Question

Evaluate :   `∫1/(cos^4x+sin^4x)dx`

Answer 1

Let I = `int 1/(cos^4x+sin^4x) dx`
Divide numerator and denominator by cos⁴x, we get:

`int [sec^4x]/[1 + tan^4x]` dx

`int  [sec^2 x(sec^2x)]/[ 1 + tan^4x ]` dx

`int  [sec^2 x( 1 + tan^2 x)]/( 1 + tan^4x )`dx

Putting tan x = t,
Sec²x dx = dt

I = `int ( 1 + t^2)/(1+ t^4) dt`

Dividing the numerator and denominator by t², we get:

I = `int [ 1 + t^(1/2) ]/[ t^(1/2) + t^2 ]`

I = `int [ 1 + 1/t^2]/[(t - 1/t)^2 + 2]` dt

Let t - `1/t` = u

`1 + 1/t^2 = (du)/dt`

`( 1 + 1/t^2) dt = du`

I = `1/sqrt2 tan^-1 (u/sqrt2) + C`

I = `1/sqrt2 tan^-1 (( t - 1/t )/sqrt2) + C`

I = `1/sqrt2 tan^-1 ((t^2 - 1)/(sqrt2t)) + C`

I = `1/sqrt2 tan^-1  ( tan^2x - 1)/(sqrt2tan x ) + C`.

**DATA FOR REVIEW:**
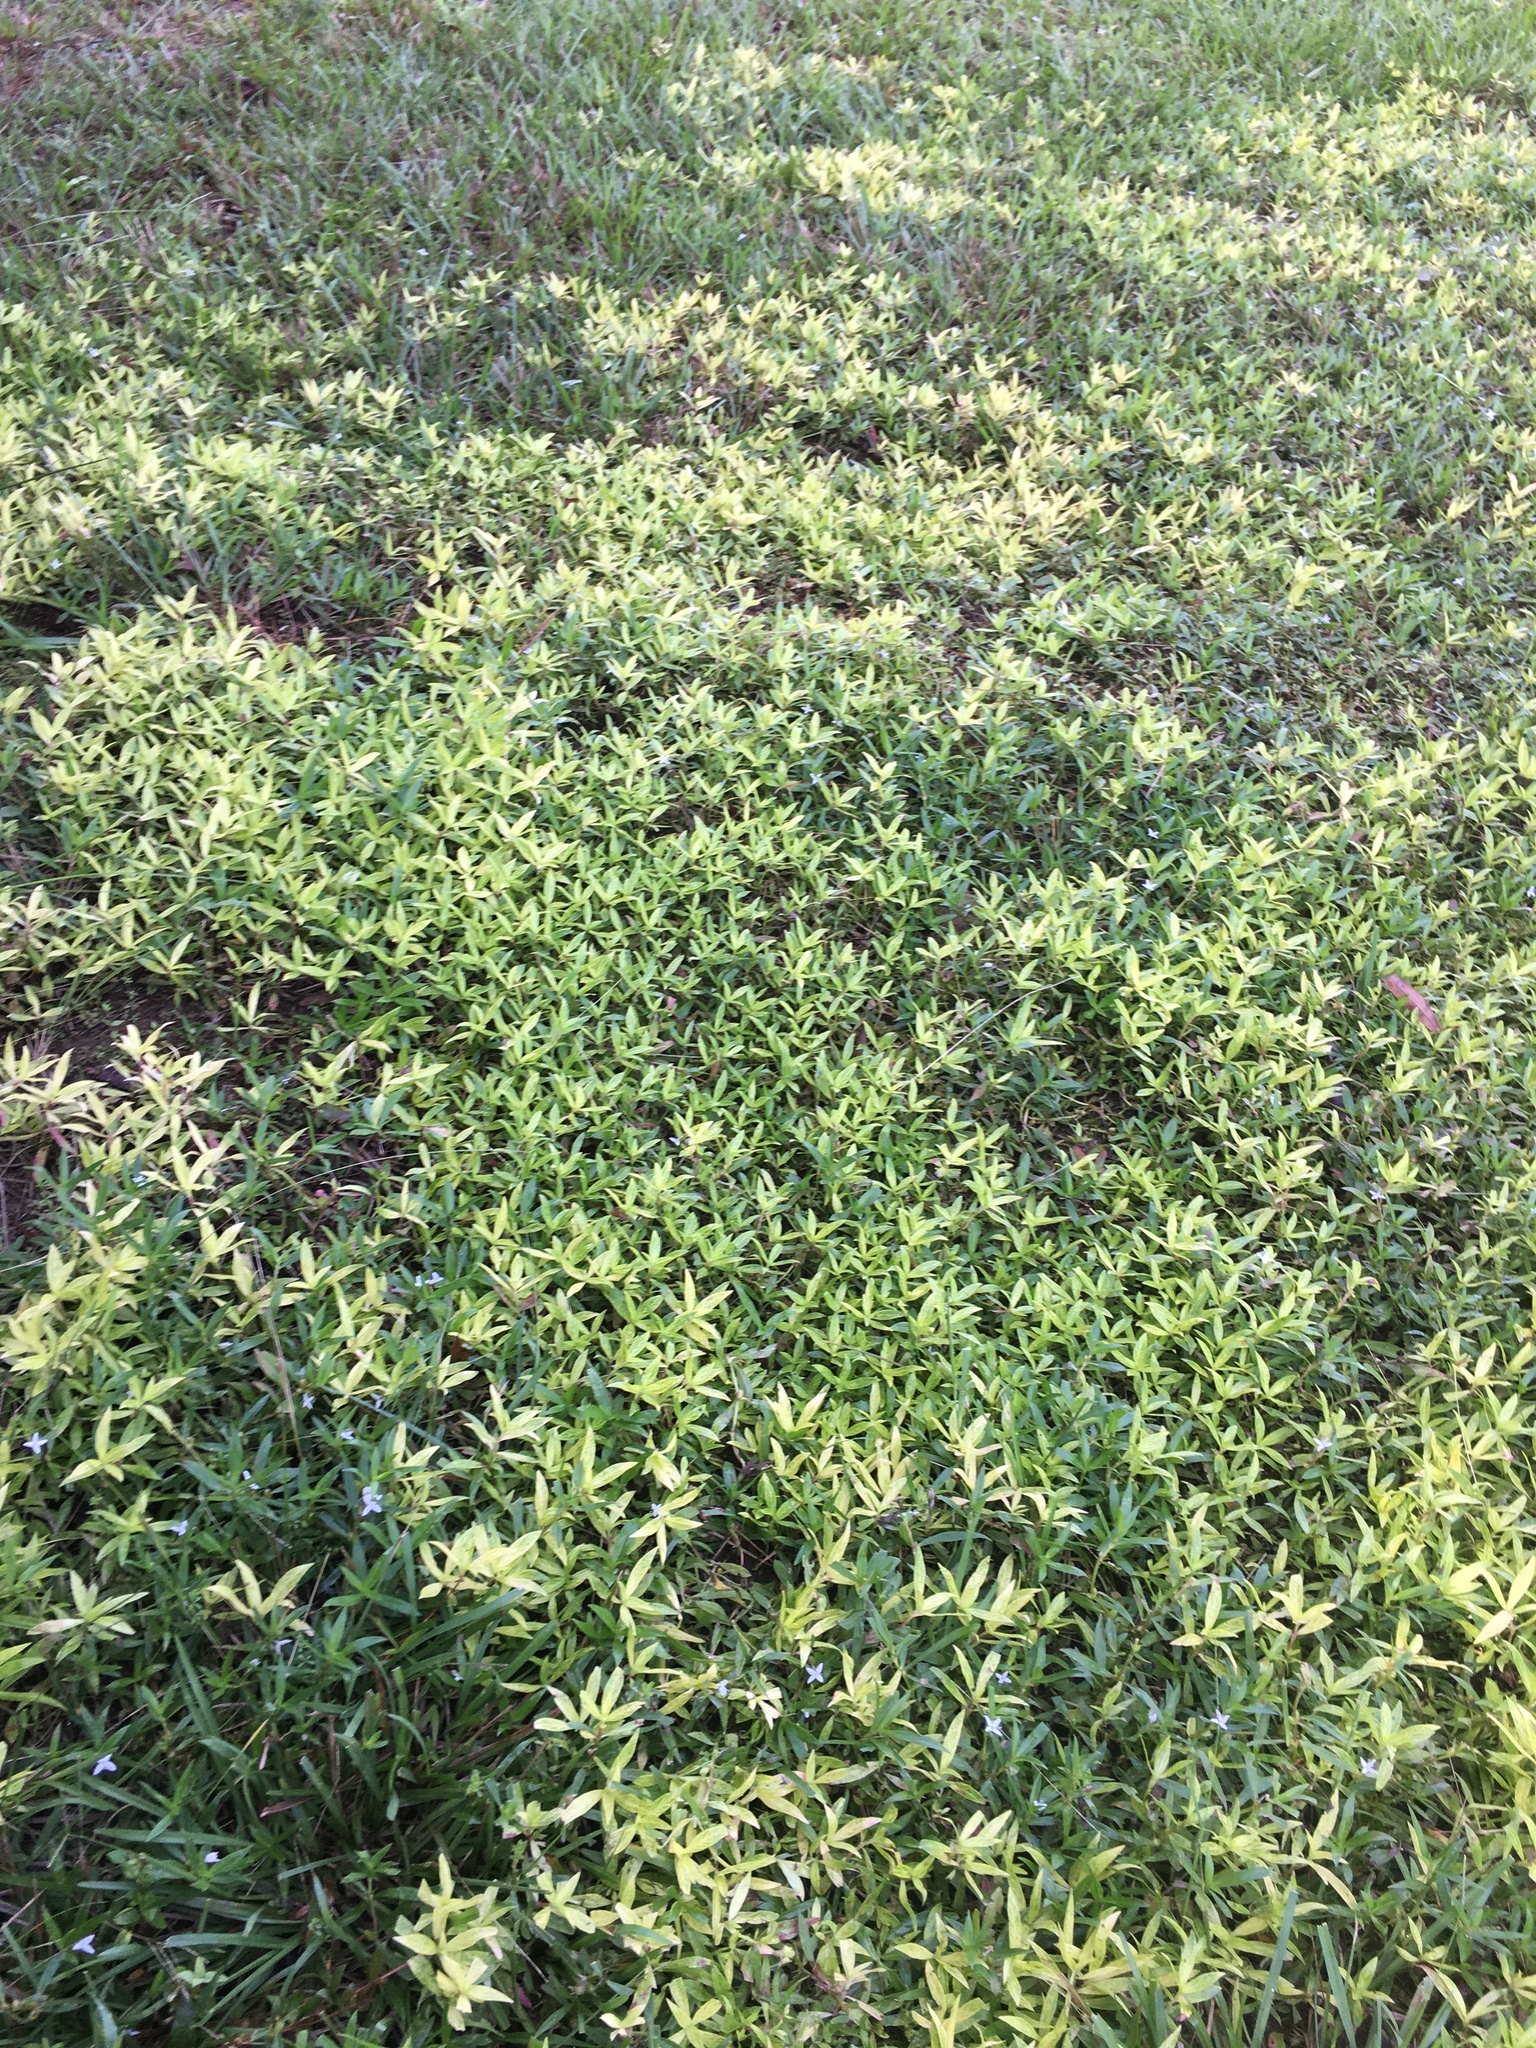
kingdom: Plantae
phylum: Tracheophyta
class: Magnoliopsida
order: Gentianales
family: Rubiaceae
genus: Diodia
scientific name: Diodia virginiana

**STUDY QUESTIONS:**
A) List every division of numerator and denominator and every change of variable that the integration solution announces, in order.
B) In the integration solution, after putting tan x = t, what is sec²x dx set equal to?

**ANSWERS TO THE PROBLEMS:**
A)
- Divide numerator and denominator by cos⁴x.
- Put tan x = t.
- Divide numerator and denominator by t².
- Let t − 1/t = u.

B) dt